On the second, I disagree. Most of Wendig’s advice is How to Write 101 (though in Wendig’s own voice, which I find rather annoying—if he writes fiction in the same tone, I’ll pass), nothing unique (with exceptions such as Stories About Everyday Life Are Boring)—I’m sure it reflects the kind of writing he likes (and does) but it’s hardly specific to that. And while it’s true that many big-name works violate Wendig’s rules, I’m always uneasy with that argument. “Famous Author did X so therefore my doing X won’t hurt my story” doesn’t work because most of us aren’t as good as Famous Author. Lovecraft’s purple prose violates most rules of good writing, but it works for him; most people can’t pull it off (and plenty of people hate it even when HPL does it).
That said yes, a lot of Wendig’s rules don’t make any sense as absolutes. For example, he recommends trimming your story down by 30 percent. This is a staple bit of writing advice and I tried it for years, and got frustrated because I could never make it work. What was I doing wrong? Sometimes quite a bit, but it wasn’t usually anything to do with having too much fat that needed to be cut. It’s just not good advice as a universal law.
Likewise Wendig’s declaration he needs to know each character’s “quest” as soon as they appear on the page and get the plot moving on Page One doesn’t hold up. The Little White Horse which I read on the flight down to Dragoncon, has characters from the start but they don’t really have a quest. Matarese Circle doesn’t even introduce the protagonists until Chapter Three. Not moving fast can be horribly wrong, but it’s not fatal (all rights to image with current holder).
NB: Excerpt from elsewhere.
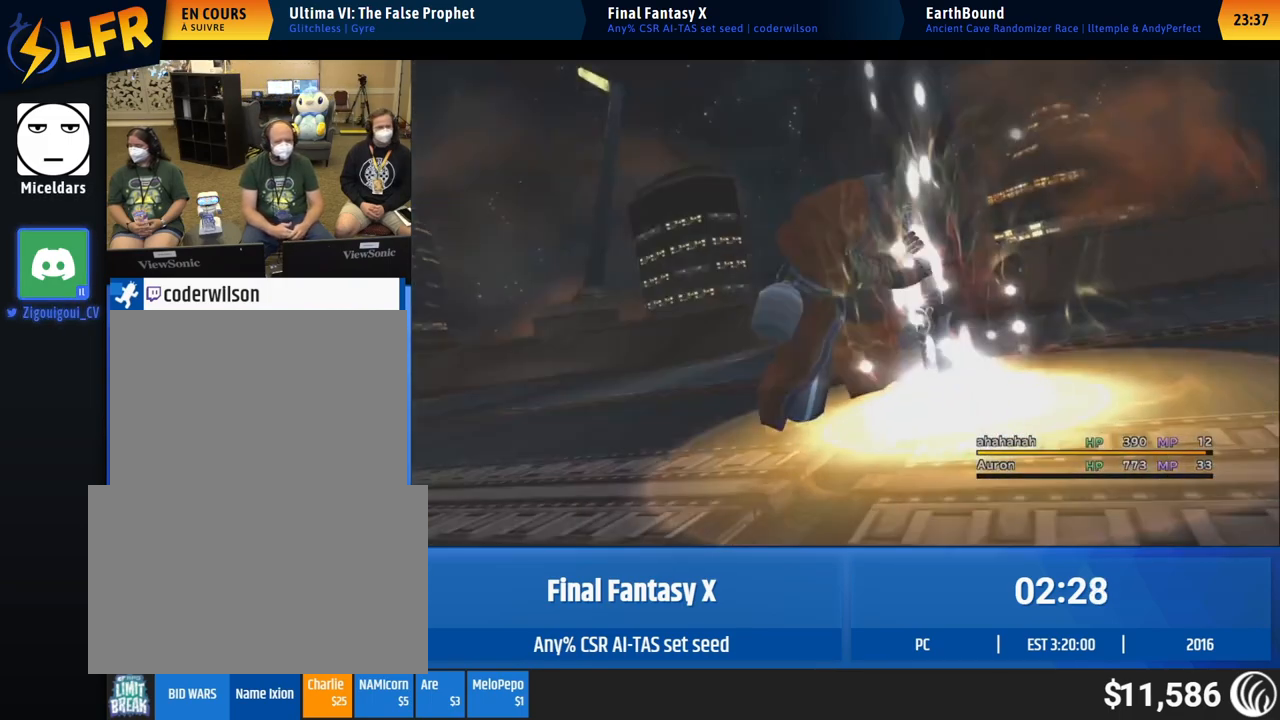
{"buttons": [], "left_stick": "center", "events": []}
And I completely agree with Meadows the post could hurt new writers more than it helps. For me it’s not so much the rules as Wendig’s “your rookie efforts are not automatically worth putting out into the world, especially if those efforts cost readers money to access them. The mere existence of a story is not justification for its publication. Don’t make people give you cash for your inferior efforts. Get it right before you ask money to reward you for getting it wrong.” In the first place, nobody can make a reader pay cash for work, regardless of quality (as Meadows points out). In the second, I think that’s absolutely petrifying advice. Plenty of writers, even seasoned professionals, are insecure; certainly as a newbie I’d have been more haunted by the fear I was trying to sell an “inferior effort” than any delusions about my greatness. Quite aside from the subjective nature of what constitutes inferiority.
As writing-advice pieces go, I’ve seen worse. But I’ve seen a great deal that was better.